MLS: San Jose Earthquakes at Atlanta United FC Brett Davis-USA TODAY Sports

(Editor’s note: Joe Patrick is a contributor for us at Cartilage Free Captain, but he is also an editor at Atlanta United’s SBN blog Dirty South Soccer. As a press credentialed media member for Atlanta, he’s seen Spurs’ own Anton Walkes up close and personal this year, so we asked him to give us his thoughts on how the young defender is progressing this season.)

If you ask five different Atlanta United fans their opinion on Anton Walkes, they’ll probably give you five different answers. The basis of that confusion revolves around the player Anton Walkes is, vs. who fans expect him to be.

The story of Walkes’ season is an interesting one. Though this is pure conjecture on my part, I have no doubt that Atlanta United Manager Gerardo “Tata” Martino and Spurs boss Mauricio Pochettino had a phone call to discuss the merits of the loan deal for both the player and the respective clubs. We’ll circle back to this later.

While Martino probably would’ve liked to give the 20-year old Englishman some time to settle in to life with a new club in a new country, Walkes was forced into action at CB on two occasions early in the season, and honestly he was not good. He was forced into action in the club’s debut game (Atlanta United is a newly formed club that is playing its inaugural season in MLS this year) and was at fault for the deciding goal in the match (an own goal from Walkes, in fact).
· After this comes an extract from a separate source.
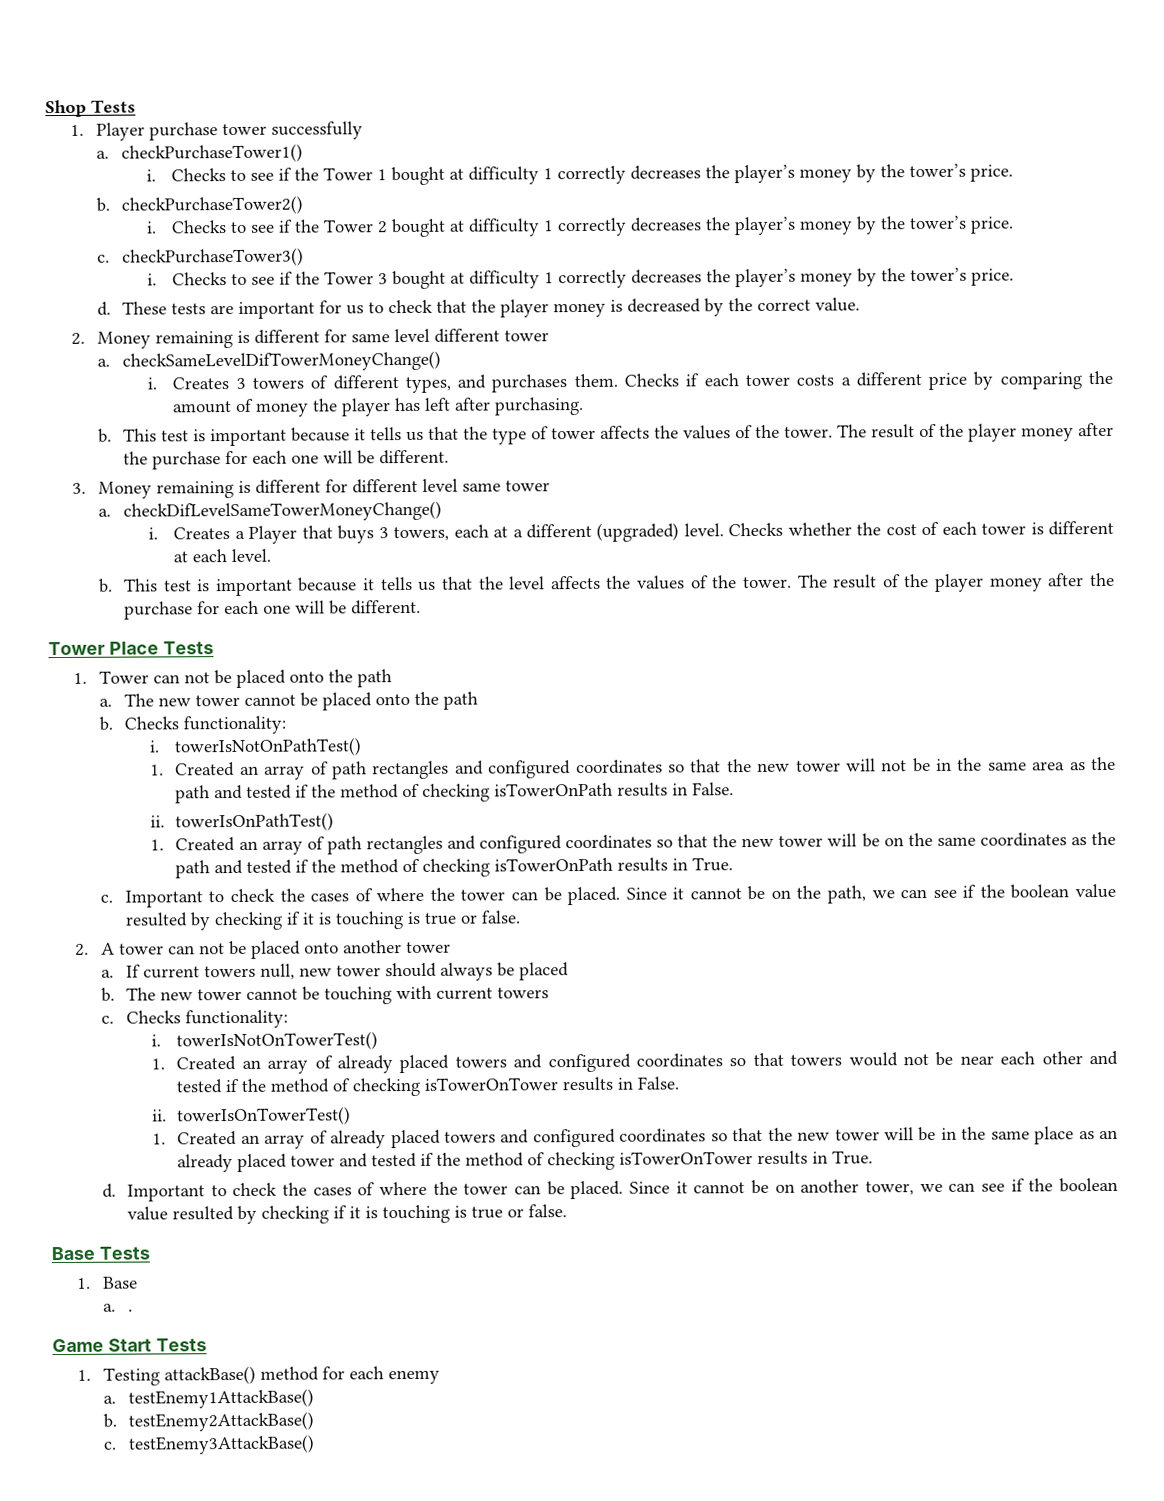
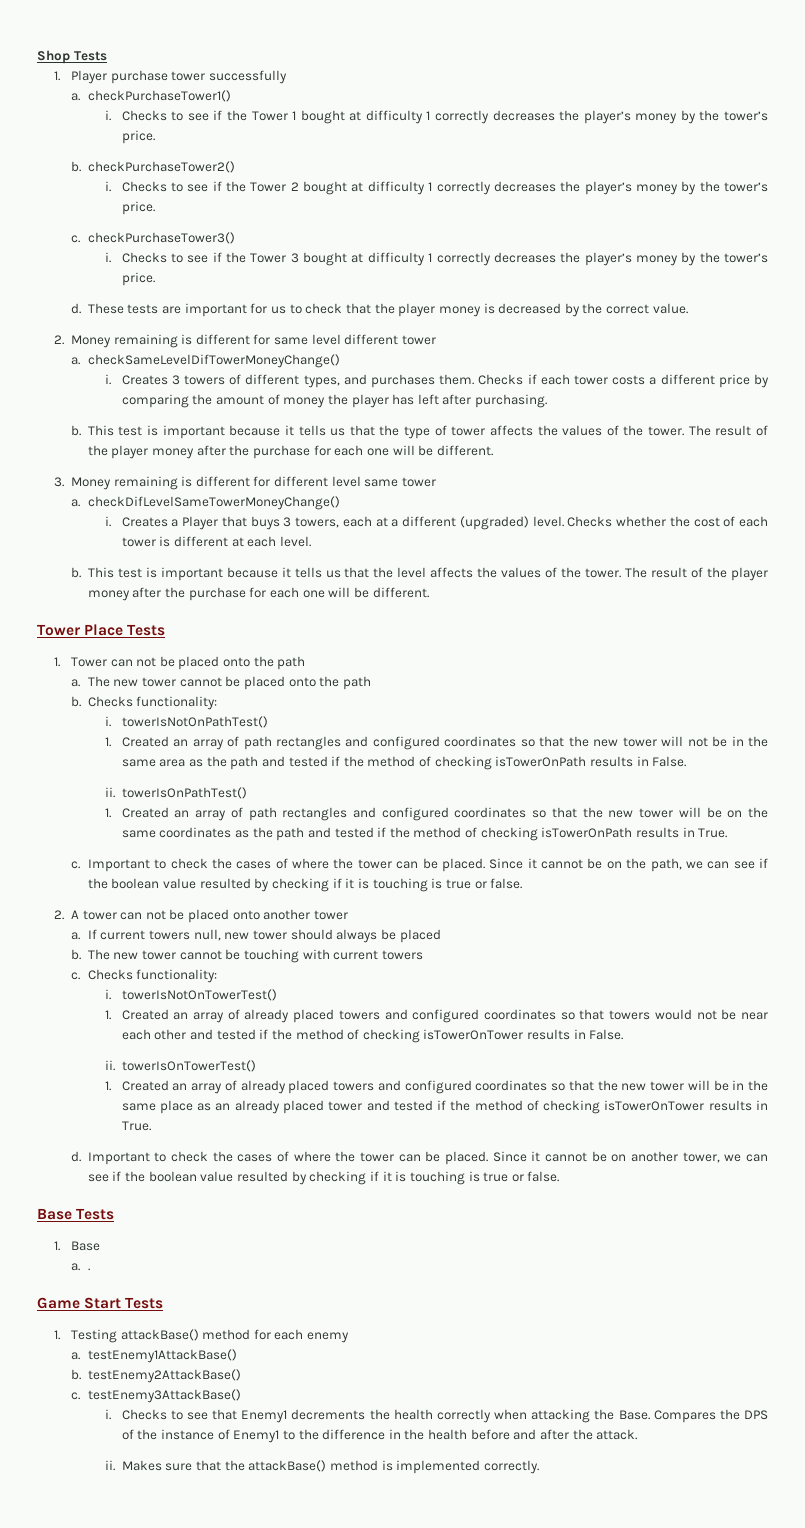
(315, 1444) none -> [104,1409,769,1423] [121,1429,638,1443] [104,1460,539,1474] // i. Checks to see that Enemy1 decrements the health correctly when attacking the Base. Compares the DPS of the instance of Enemy1 to the difference in the health before and after the attack. // ii. Makes sure that the attackBase() method is implemented correctly.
Aside from one other emergency appearance at CB, Walkes was completely unused for the first 3 months of the season.

Come early June, Martino finally called upon him. But instead of playing CB, Martino fielded him at RB where the team needed energy and defensive solidity. Despite having only practiced at the position for one training session before his first start for Atlanta United, he helped Atlanta to a win and a clean sheet. And another one. And another.... After Walkes’ insertion into the starting XI at RB, Atlanta kept three clean sheets in its next 4 games (the team had only kept 2 clean sheets in its 16 league matches to that point.)

Since then, Walkes has been a regular starter, putting in solid minutes for the club. Since his introduction into the team in early June, he’s only been rested on one or two occasions. He’s really a key figure in the squad for a team that has been on a very good stretch and will be one of the favorites in the MLS playoffs coming up in November (Atlanta currently sits third in the league overall). The main points of contention surrounding him among Atlanta fans have to do mostly with what he lacks on the ball and his end product. Atlanta fields a much more natural LB across from Walkes who is a more of a modern, two-way fullback, so Walkes’ deficiencies stand out more via proxy. His pure athleticism, stamina and willingness to get stuck into challenges is what’s helped him solidify his place in the team. The club’s other right back, Tyrone Mears, is 34 and has seen better days, so Walkes offers things physically that Mears cannot.

The thing that worries me about Walkes, and why I don’t think he has a future at Spurs, is that he simply hasn’t excelled at CB. Martino played him recently as a right-sided CB in a 3, and the team conceded 3 goals, with Walkes being beaten twice in the air for two of them. He switches off frequently. At RB, that doesn’t come back to bite him so much because he has cover behind him. When playing at CB though, his lapses in concentration have proved costly.

Walkes seems to have grown from the experience playing in Atlanta. The burgeoning franchise is averaging crowds of over 40,000 fans, so it’s not a tame environment to play in. The way he has adapted his game since the beginning of the season is good to see, but I may be more impressed with his mentality. He’s shown personal accountability for his actions on the pitch. After the team dropped points to it’s closest rival and Walkes was at least partially at fault for two goals, he put out a statement on his twitter account after the match.

So where does this leave Walkes and Tottenham going forward? Just a couple weeks ago, Spurs announced that they’d signed the young player — who Pochettino has given a first-team appearance, mind you — to a contract extension until June 2019. It’s a strange one, given that, in my opinion, Walkes simply doesn’t seem like he’s anywhere near Tottenham’s level. I have it on good authority that Martino is a big fan of Walkes, so I wouldn’t wager against either another year on loan or a sale to Atlanta. But it’s very possible that Pochettino wants another close look at him in training before deciding to sell. The extension could very well just be a mechanism for Spurs to earn some cash out of any potential deal.

I will try to remember to revisit the comments here and replay to anyone who has any specific questions. I know there are a fair few Atlantans that are regular readers, so they may be able to offer some insight as well.